## Given entries
━━━━━━━━━━━━━━━━

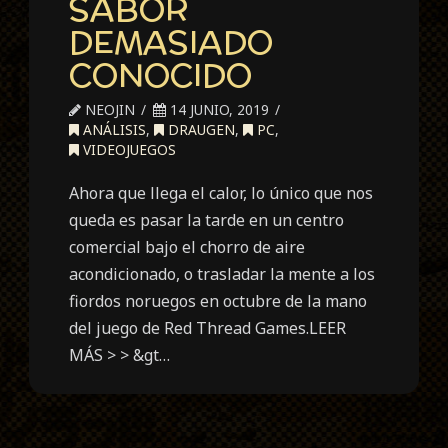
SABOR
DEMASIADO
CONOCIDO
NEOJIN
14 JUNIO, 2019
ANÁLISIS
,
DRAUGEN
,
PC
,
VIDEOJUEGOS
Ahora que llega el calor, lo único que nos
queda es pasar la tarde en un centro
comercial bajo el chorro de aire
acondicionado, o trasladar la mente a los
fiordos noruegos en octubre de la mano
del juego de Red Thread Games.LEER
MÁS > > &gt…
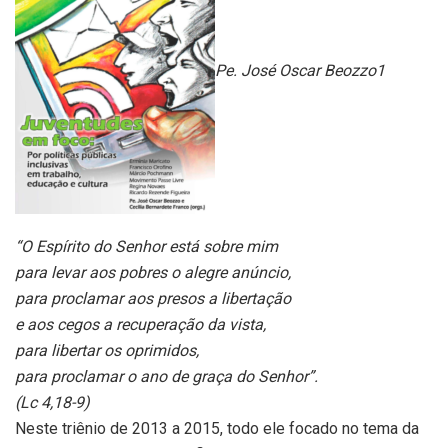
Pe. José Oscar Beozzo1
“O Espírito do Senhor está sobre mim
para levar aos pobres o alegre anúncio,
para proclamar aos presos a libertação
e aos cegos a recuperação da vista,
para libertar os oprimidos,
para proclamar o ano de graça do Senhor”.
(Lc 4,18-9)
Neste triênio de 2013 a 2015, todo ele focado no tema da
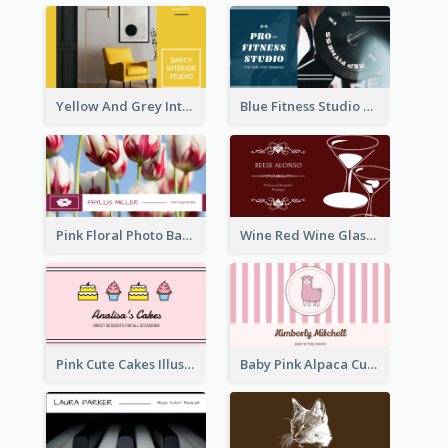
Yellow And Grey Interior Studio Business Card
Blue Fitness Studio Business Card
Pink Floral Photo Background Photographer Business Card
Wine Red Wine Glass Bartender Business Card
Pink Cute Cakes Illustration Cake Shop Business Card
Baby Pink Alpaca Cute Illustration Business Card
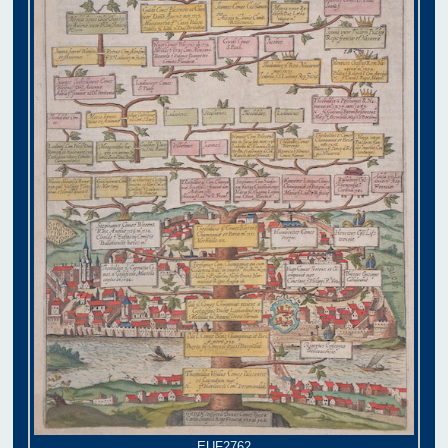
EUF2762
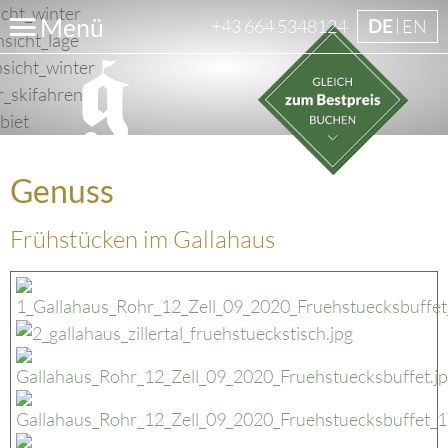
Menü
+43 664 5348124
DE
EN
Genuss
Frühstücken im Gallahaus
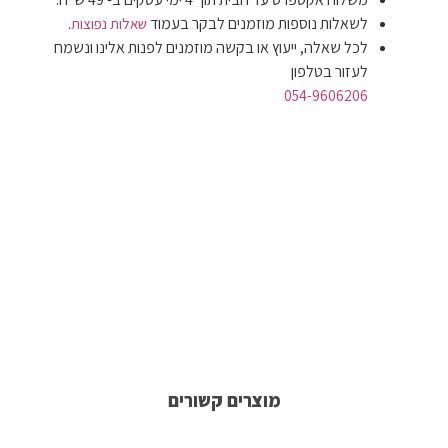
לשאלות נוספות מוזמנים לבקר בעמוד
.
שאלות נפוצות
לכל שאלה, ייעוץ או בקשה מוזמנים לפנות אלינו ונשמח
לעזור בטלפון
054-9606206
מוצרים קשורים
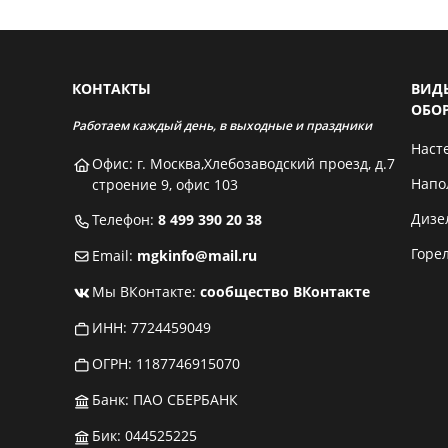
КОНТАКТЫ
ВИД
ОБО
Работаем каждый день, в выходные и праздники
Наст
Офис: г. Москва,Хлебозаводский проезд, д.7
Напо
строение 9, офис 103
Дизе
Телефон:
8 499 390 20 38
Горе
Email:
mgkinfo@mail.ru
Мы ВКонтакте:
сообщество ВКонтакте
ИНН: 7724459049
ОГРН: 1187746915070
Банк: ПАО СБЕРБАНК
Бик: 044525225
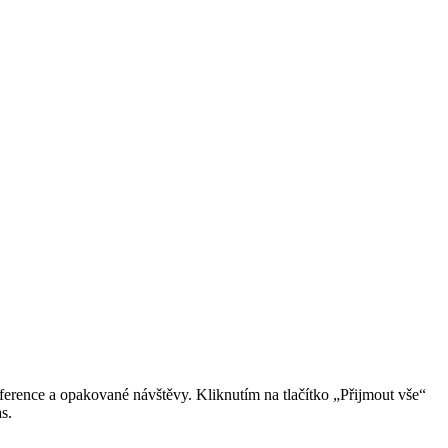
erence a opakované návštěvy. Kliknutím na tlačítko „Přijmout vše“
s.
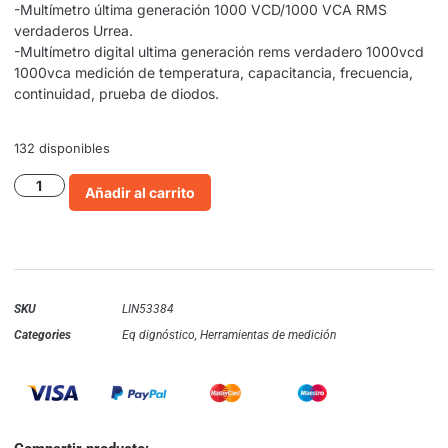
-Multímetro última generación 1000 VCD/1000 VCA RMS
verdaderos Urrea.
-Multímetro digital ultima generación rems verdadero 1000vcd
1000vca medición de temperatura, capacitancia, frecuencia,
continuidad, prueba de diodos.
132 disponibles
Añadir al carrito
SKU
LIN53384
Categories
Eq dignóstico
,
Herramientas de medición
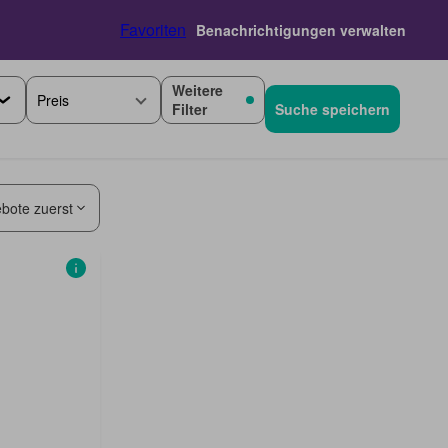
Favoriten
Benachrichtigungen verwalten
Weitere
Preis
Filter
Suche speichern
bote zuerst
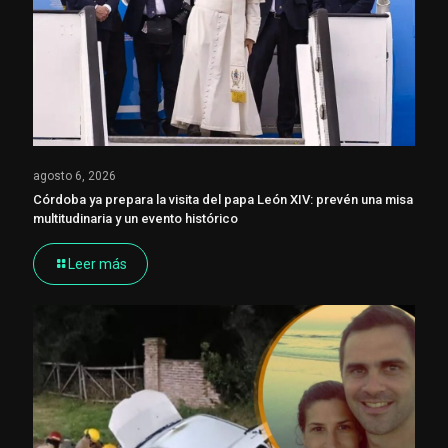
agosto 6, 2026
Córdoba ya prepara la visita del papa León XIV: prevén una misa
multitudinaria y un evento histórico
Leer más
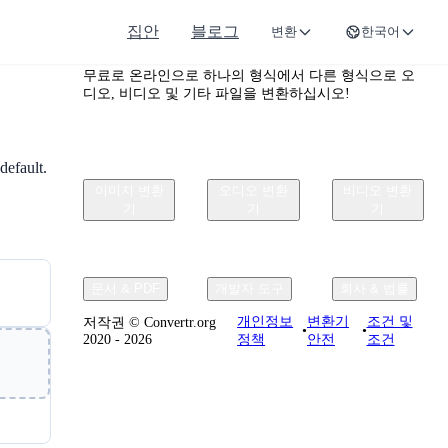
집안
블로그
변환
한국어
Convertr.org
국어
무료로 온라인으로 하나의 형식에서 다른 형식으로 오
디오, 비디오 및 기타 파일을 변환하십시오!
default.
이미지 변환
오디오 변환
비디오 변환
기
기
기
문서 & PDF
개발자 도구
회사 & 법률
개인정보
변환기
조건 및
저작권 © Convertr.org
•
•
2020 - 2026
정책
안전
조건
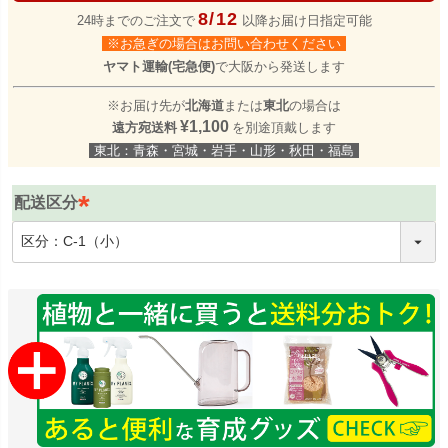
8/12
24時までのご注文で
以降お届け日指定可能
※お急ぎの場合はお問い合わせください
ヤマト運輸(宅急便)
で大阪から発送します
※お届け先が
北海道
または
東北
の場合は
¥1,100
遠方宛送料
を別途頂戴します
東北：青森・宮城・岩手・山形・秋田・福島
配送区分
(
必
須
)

━━━━━━━━━━━━━━━━

Reproduce the material word for word, but without its images.

## Answer to this problem
SABOR
DEMASIADO
CONOCIDO
NEOJIN
14 JUNIO, 2019
ANÁLISIS
,
DRAUGEN
,
PC
,
VIDEOJUEGOS
Ahora que llega el calor, lo único que nos
queda es pasar la tarde en un centro
comercial bajo el chorro de aire
acondicionado, o trasladar la mente a los
fiordos noruegos en octubre de la mano
del juego de Red Thread Games.LEER
MÁS > > &gt…
Pe. José Oscar Beozzo1
“O Espírito do Senhor está sobre mim
para levar aos pobres o alegre anúncio,
para proclamar aos presos a libertação
e aos cegos a recuperação da vista,
para libertar os oprimidos,
para proclamar o ano de graça do Senhor”.
(Lc 4,18-9)
Neste triênio de 2013 a 2015, todo ele focado no tema da
Yellow And Grey Interior Studio Business Card
Blue Fitness Studio Business Card
Pink Floral Photo Background Photographer Business Card
Wine Red Wine Glass Bartender Business Card
Pink Cute Cakes Illustration Cake Shop Business Card
Baby Pink Alpaca Cute Illustration Business Card
EUF2762
Menü
+43 664 5348124
DE
EN
Genuss
Frühstücken im Gallahaus
לשאלות נוספות מוזמנים לבקר בעמוד
.
שאלות נפוצות
לכל שאלה, ייעוץ או בקשה מוזמנים לפנות אלינו ונשמח
לעזור בטלפון
054-9606206
מוצרים קשורים
КОНТАКТЫ
ВИД
ОБО
Работаем каждый день, в выходные и праздники
Наст
Офис: г. Москва,Хлебозаводский проезд, д.7
Напо
строение 9, офис 103
Дизе
Телефон:
8 499 390 20 38
Горе
Email:
mgkinfo@mail.ru
Мы ВКонтакте:
сообщество ВКонтакте
ИНН: 7724459049
ОГРН: 1187746915070
Банк: ПАО СБЕРБАНК
Бик: 044525225
erence a opakované návštěvy. Kliknutím na tlačítko „Přijmout vše“
s.
-Multímetro última generación 1000 VCD/1000 VCA RMS
verdaderos Urrea.
-Multímetro digital ultima generación rems verdadero 1000vcd
1000vca medición de temperatura, capacitancia, frecuencia,
continuidad, prueba de diodos.
132 disponibles
Añadir al carrito
SKU
LIN53384
Categories
Eq dignóstico
,
Herramientas de medición
Favoriten
Benachrichtigungen verwalten
Weitere
Preis
Filter
Suche speichern
bote zuerst
agosto 6, 2026
Córdoba ya prepara la visita del papa León XIV: prevén una misa
multitudinaria y un evento histórico
Leer más
집안
블로그
변환
한국어
Convertr.org
국어
무료로 온라인으로 하나의 형식에서 다른 형식으로 오
디오, 비디오 및 기타 파일을 변환하십시오!
default.
이미지 변환
오디오 변환
비디오 변환
기
기
기
문서 & PDF
개발자 도구
회사 & 법률
개인정보
변환기
조건 및
저작권 © Convertr.org
•
•
2020 - 2026
정책
안전
조건
8/12
24時までのご注文で
以降お届け日指定可能
※お急ぎの場合はお問い合わせください
ヤマト運輸(宅急便)
で大阪から発送します
※お届け先が
北海道
または
東北
の場合は
¥1,100
遠方宛送料
を別途頂戴します
東北：青森・宮城・岩手・山形・秋田・福島
配送区分
(
必
須
)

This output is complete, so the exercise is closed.